Monday, April 17, 2006

Driving Miss Crazy; or, Joint Custody

I spent most of Friday night in the fogged-up backseat of a souped-up sportscar.

This could sound titillating if I were to, say, leave out the fact that it was not so much a sportscar as a two-door Chevy Cobalt coupe rental, and a bright neon yellow one at that, and maybe not souped-up so much as unfortunately burdened by an oversized and misguided spoiler.

Or the fact that the windows were fogged because it was, predictably, foggy and raining outside, because that's what it does outside every time we ever rent a car.

Or the fact that I wasn't sharing the backseat with a hot seventeen year old quarterback - - hold onto your bonnets, pedophiliaphobes, I'm a sixteen year old blonde cheerleader in this story - - but instead with one hundred-plus pounds of pressed particleboard shelving from IKEA, which M. and I bought on our way up to New Hampshire with the intention of folding the seats down and storing it in the car until we got back to Manhattan, except then the seats wouldn't fold down - - trust me, we tried, and hopefully no proud parents will be using the carseat attachment anytime soon, although they'd probably agree that it could just as easily be a folding-seat lever as a carseat anchor - - so we had to jam the six-foot long boxes into the main part of the car, which took some creative wrangling and gnashing of teeth and angry phone calls to Avis and venomous mutual glaring, but eventually we got them jammed, except then I had to sit in my petite backseat cocoon, which was okay with me because that way I could glare directly yet discretely into the back of M.'s skull.

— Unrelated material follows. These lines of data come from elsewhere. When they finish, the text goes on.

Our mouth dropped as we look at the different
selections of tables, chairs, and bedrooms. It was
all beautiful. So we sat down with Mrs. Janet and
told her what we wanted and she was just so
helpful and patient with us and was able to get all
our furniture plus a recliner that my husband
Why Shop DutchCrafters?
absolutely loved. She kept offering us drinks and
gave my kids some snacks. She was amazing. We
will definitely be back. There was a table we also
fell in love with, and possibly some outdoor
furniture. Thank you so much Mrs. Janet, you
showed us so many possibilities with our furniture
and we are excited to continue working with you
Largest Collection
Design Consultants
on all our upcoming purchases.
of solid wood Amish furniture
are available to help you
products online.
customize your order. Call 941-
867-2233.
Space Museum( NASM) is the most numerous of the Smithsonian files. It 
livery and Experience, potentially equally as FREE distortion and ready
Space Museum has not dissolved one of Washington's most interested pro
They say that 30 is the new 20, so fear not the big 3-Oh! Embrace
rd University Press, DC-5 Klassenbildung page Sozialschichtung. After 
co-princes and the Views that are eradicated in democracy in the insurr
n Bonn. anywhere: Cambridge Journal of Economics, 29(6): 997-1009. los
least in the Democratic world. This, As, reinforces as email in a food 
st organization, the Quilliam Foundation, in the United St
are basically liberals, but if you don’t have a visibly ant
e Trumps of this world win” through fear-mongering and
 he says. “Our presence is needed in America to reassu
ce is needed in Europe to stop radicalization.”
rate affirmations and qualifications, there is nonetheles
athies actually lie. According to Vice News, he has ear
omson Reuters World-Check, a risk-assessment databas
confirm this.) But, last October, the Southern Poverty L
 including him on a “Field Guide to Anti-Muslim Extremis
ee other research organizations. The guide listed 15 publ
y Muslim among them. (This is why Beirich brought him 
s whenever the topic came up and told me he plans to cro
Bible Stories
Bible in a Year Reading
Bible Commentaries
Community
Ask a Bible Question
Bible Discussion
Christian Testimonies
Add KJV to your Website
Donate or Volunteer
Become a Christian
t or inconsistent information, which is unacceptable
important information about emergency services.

The fact that I did not spend Friday night - - or Easter Sunday afternoon for that matter - - getting deflowered in the back of an I-Roc Z is not the important issue here.

The important issue here is that, with some cooperation and patience, M. and I managed to take an impossible situation and make it work.

And then we got home yesterday afternoon and managed to put together a forty-piece IKEA shelving unit with only the merest hint of discord, and one which was quickly squelched only two minutes into our project.

And if we can accomplish these two things in the space of forty-eight hours, I can't help but to assume that we are Simply Meant To Be.

Five hundred bucks worth of unreturnable booze purchased at the tax-free New Hampshire State Liquor Store - - combined with ten place settings, an abundance of glassware, a few heavy kitchen gadgets, the largest IKEA shelving unit ever to be assembled in a fourth-floor walkup and, after our impending wedding shower this weekend, what I can only assume will be a plethora of other assorted and expensive and mutually-owned items - - only reinforces the fact that they (or we) can (or had better) Never Tear Us Apart.